Beginning with the opening line of the entries, return every line through the one containing "its corresponding signers", both included, and nothing else. Omit pictures.

==*==

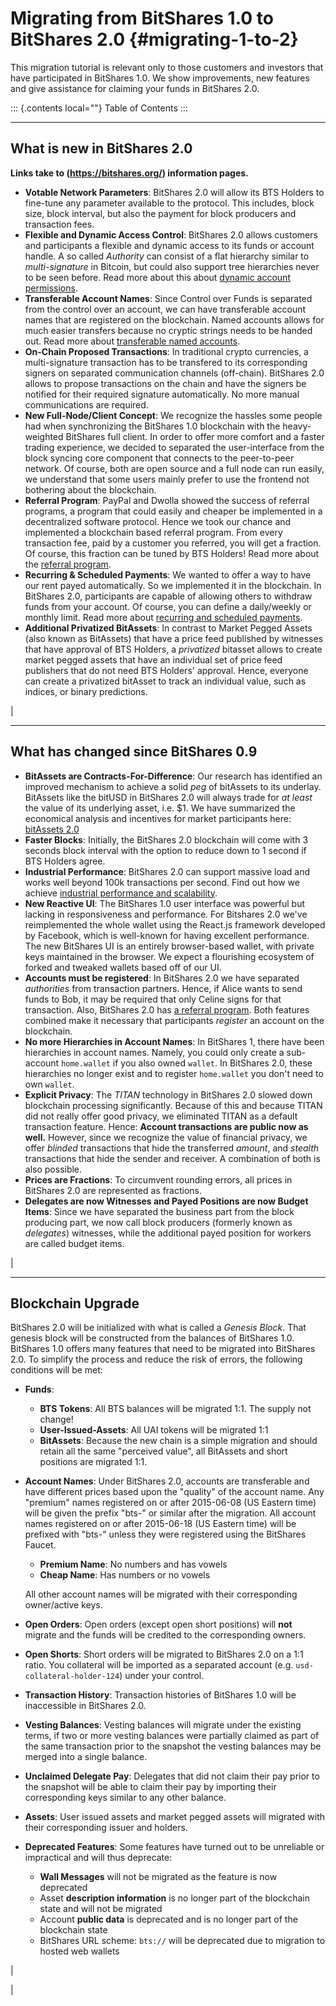 # Migrating from BitShares 1.0 to BitShares 2.0 {#migrating-1-to-2}

This migration tutorial is relevant only to those customers and
investors that have participated in BitShares 1.0. We show improvements,
new features and give assistance for claiming your funds in BitShares
2.0.

::: {.contents local=""}
Table of Contents
:::

------------------------------------------------------------------------

## What is new in BitShares 2.0

**Links take to (https://bitshares.org/) information pages.**

-   **Votable Network Parameters**: BitShares 2.0 will allow its BTS
    Holders to fine-tune any parameter available to the protocol. This
    includes, block size, block interval, but also the payment for block
    producers and transaction fees.
-   **Flexible and Dynamic Access Control**: BitShares 2.0 allows
    customers and participants a flexible and dynamic access to its
    funds or account handle. A so called *Authority* can consist of a
    flat hierarchy similar to *multi-signature* in Bitcoin, but could
    also support tree hierarchies never to be seen before. Read more
    about this about [dynamic account
    permissions](https://bitshares.org/technology/dynamic-account-permissions).
-   **Transferable Account Names**: Since Control over Funds is
    separated from the control over an account, we can have transferable
    account names that are registered on the blockchain. Named accounts
    allows for much easier transfers because no cryptic strings needs to
    be handed out. Read more about [transferable named
    accounts](https://bitshares.org/technology/named-accounts).
-   **On-Chain Proposed Transactions**: In traditional crypto
    currencies, a multi-signature transaction has to be transfered to
    its corresponding signers on separated communication channels
    (off-chain). BitShares 2.0 allows to propose transactions on the
    chain and have the signers be notified for their required signature
    automatically. No more manual communications are required.
-   **New Full-Node/Client Concept**: We recognize the hassles some
    people had when synchronizing the BitShares 1.0 blockchain with the
    heavy-weighted BitShares full client. In order to offer more comfort
    and a faster trading experience, we decided to separated the
    user-interface from the block syncing core component that connects
    to the peer-to-peer network. Of course, both are open source and a
    full node can run easily, we understand that some users mainly
    prefer to use the frontend not bothering about the blockchain.
-   **Referral Program**: PayPal and Dwolla showed the success of
    referral programs, a program that could easily and cheaper be
    implemented in a decentralized software protocol. Hence we took our
    chance and implemented a blockchain based referral program. From
    every transaction fee, paid by a customer you referred, you will get
    a fraction. Of course, this fraction can be tuned by BTS Holders!
    Read more about the [referral
    program](https://bitshares.org/technology/referral-rewards-program).
-   **Recurring & Scheduled Payments**: We wanted to offer a way to have
    our rent payed automatically. So we implemented it in the
    blockchain. In BitShares 2.0, participants are capable of allowing
    others to withdraw funds from your account. Of course, you can
    define a daily/weekly or monthly limit. Read more about [recurring
    and scheduled
    payments](https://bitshares.org/technology/recurring-scheduled-payments).
-   **Additional Privatized BitAssets**: In contrast to Market Pegged
    Assets (also known as BitAssets) that have a price feed published by
    witnesses that have approval of BTS Holders, a *privatized* bitasset
    allows to create market pegged assets that have an individual set of
    price feed publishers that do not need BTS Holders\' approval.
    Hence, everyone can create a privatized bitAsset to track an
    individual value, such as indices, or binary predictions.

| 

------------------------------------------------------------------------

## What has changed since BitShares 0.9

-   **BitAssets are Contracts-For-Difference**: Our research has
    identified an improved mechanism to achieve a solid *peg* of
    bitAssets to its underlay. BitAssets like the bitUSD in BitShares
    2.0 will always trade for *at least* the value of its underlying
    asset, i.e. \$1. We have summarized the economical analysis and
    incentives for market participants here: [bitAssets
    2.0](https://bitshares.org/technology/price-stable-cryptocurrencies)
-   **Faster Blocks**: Initially, the BitShares 2.0 blockchain will come
    with 3 seconds block interval with the option to reduce down to 1
    second if BTS Holders agree.
-   **Industrial Performance**: BitShares 2.0 can support massive load
    and works well beyond 100k transactions per second. Find out how we
    achieve [industrial performance and
    scalability](https://bitshares.org/technology/industrial-performance-and-scalability).
-   **New Reactive UI**: The BitShares 1.0 user interface was powerful
    but lacking in responsiveness and performance. For Bitshares 2.0
    we\'ve reimplemented the whole wallet using the React.js framework
    developed by Facebook, which is well-known for having excellent
    performance. The new BitShares UI is an entirely browser-based
    wallet, with private keys maintained in the browser. We expect a
    flourishing ecosystem of forked and tweaked wallets based off of our
    UI.
-   **Accounts must be registered**: In BitShares 2.0 we have separated
    *authorities* from transaction partners. Hence, if Alice wants to
    send funds to Bob, it may be required that only Celine signs for
    that transaction. Also, BitShares 2.0 has [a referral
    program](https://bitshares.org/technology/referral-rewards-program).
    Both features combined make it necessary that participants
    *register* an account on the blockchain.
-   **No more Hierarchies in Account Names**: In BitShares 1, there have
    been hierarchies in account names. Namely, you could only create a
    sub-account `home.wallet` if you also owned `wallet`. In BitShares
    2.0, these hierarchies no longer exist and to register `home.wallet`
    you don\'t need to own `wallet`.
-   **Explicit Privacy**: The *TITAN* technology in BitShares 2.0 slowed
    down blockchain processing significantly. Because of this and
    because TITAN did not really offer good privacy, we eliminated TITAN
    as a default transaction feature. Hence: **Account transactions are
    public now as well.** However, since we recognize the value of
    financial privacy, we offer *blinded* transactions that hide the
    transferred *amount*, and *stealth* transactions that hide the
    sender and receiver. A combination of both is also possible.
-   **Prices are Fractions**: To circumvent rounding errors, all prices
    in BitShares 2.0 are represented as fractions.
-   **Delegates are now Witnesses and Payed Positions are now Budget
    Items**: Since we have separated the business part from the block
    producing part, we now call block producers (formerly known as
    *delegates*) witnesses, while the additional payed position for
    workers are called budget items.

| 

------------------------------------------------------------------------

## Blockchain Upgrade

BitShares 2.0 will be initialized with what is called a *Genesis Block*.
That genesis block will be constructed from the balances of BitShares
1.0. BitShares 1.0 offers many features that need to be migrated into
BitShares 2.0. To simplify the process and reduce the risk of errors,
the following conditions will be met:

-   **Funds**:

    -   **BTS Tokens**: All BTS balances will be migrated 1:1. The
        supply not change!
    -   **User-Issued-Assets**: All UAI tokens will be migrated 1:1
    -   **BitAssets**: Because the new chain is a simple migration and
        should retain all the same \"perceived value\", all BitAssets
        and short positions are migrated 1:1.

-   **Account Names**: Under BitShares 2.0, accounts are transferable
    and have different prices based upon the \"quality\" of the account
    name. Any \"premium\" names registered on or after 2015-06-08 (US
    Eastern time) will be given the prefix "bts-" or similar after the
    migration. All account names registered on or after 2015-06-18 (US
    Eastern time) will be prefixed with \"bts-\" unless they were
    registered using the BitShares Faucet.

    -   **Premium Name**: No numbers and has vowels
    -   **Cheap Name**: Has numbers or no vowels

    All other account names will be migrated with their corresponding
    owner/active keys.

-   **Open Orders**: Open orders (except open short positions) will
    **not** migrate and the funds will be credited to the corresponding
    owners.

-   **Open Shorts**: Short orders will be migrated to BitShares 2.0 on a
    1:1 ratio. You collateral will be imported as a separated account
    (e.g. `usd-collateral-holder-124`) under your control.

-   **Transaction History**: Transaction histories of BitShares 1.0 will
    be inaccessible in BitShares 2.0.

-   **Vesting Balances**: Vesting balances will migrate under the
    existing terms, if two or more vesting balances were partially
    claimed as part of the same transaction prior to the snapshot the
    vesting balances may be merged into a single balance.

-   **Unclaimed Delegate Pay**: Delegates that did not claim their pay
    prior to the snapshot will be able to claim their pay by importing
    their corresponding keys similar to any other balance.

-   **Assets**: User issued assets and market pegged assets will
    migrated with their corresponding issuer and holders.

-   **Deprecated Features**: Some features have turned out to be
    unreliable or impractical and will thus deprecate:

    -   **Wall Messages** will not be migrated as the feature is now
        deprecated
    -   Asset **description information** is no longer part of the
        blockchain state and will not be migrated
    -   Account **public data** is deprecated and is no longer part of
        the blockchain state
    -   BitShares URL scheme: `bts://` will be deprecated due to
        migration to hosted web wallets

| 

|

==*==

## Result of the task
 # Migrating from BitShares 1.0 to BitShares 2.0 {#migrating-1-to-2}

This migration tutorial is relevant only to those customers and
investors that have participated in BitShares 1.0. We show improvements,
new features and give assistance for claiming your funds in BitShares
2.0.

::: {.contents local=""}
Table of Contents
:::

------------------------------------------------------------------------

## What is new in BitShares 2.0

**Links take to (https://bitshares.org/) information pages.**

-   **Votable Network Parameters**: BitShares 2.0 will allow its BTS
    Holders to fine-tune any parameter available to the protocol. This
    includes, block size, block interval, but also the payment for block
    producers and transaction fees.
-   **Flexible and Dynamic Access Control**: BitShares 2.0 allows
    customers and participants a flexible and dynamic access to its
    funds or account handle. A so called *Authority* can consist of a
    flat hierarchy similar to *multi-signature* in Bitcoin, but could
    also support tree hierarchies never to be seen before. Read more
    about this about [dynamic account
    permissions](https://bitshares.org/technology/dynamic-account-permissions).
-   **Transferable Account Names**: Since Control over Funds is
    separated from the control over an account, we can have transferable
    account names that are registered on the blockchain. Named accounts
    allows for much easier transfers because no cryptic strings needs to
    be handed out. Read more about [transferable named
    accounts](https://bitshares.org/technology/named-accounts).
-   **On-Chain Proposed Transactions**: In traditional crypto
    currencies, a multi-signature transaction has to be transfered to
    its corresponding signers on separated communication channels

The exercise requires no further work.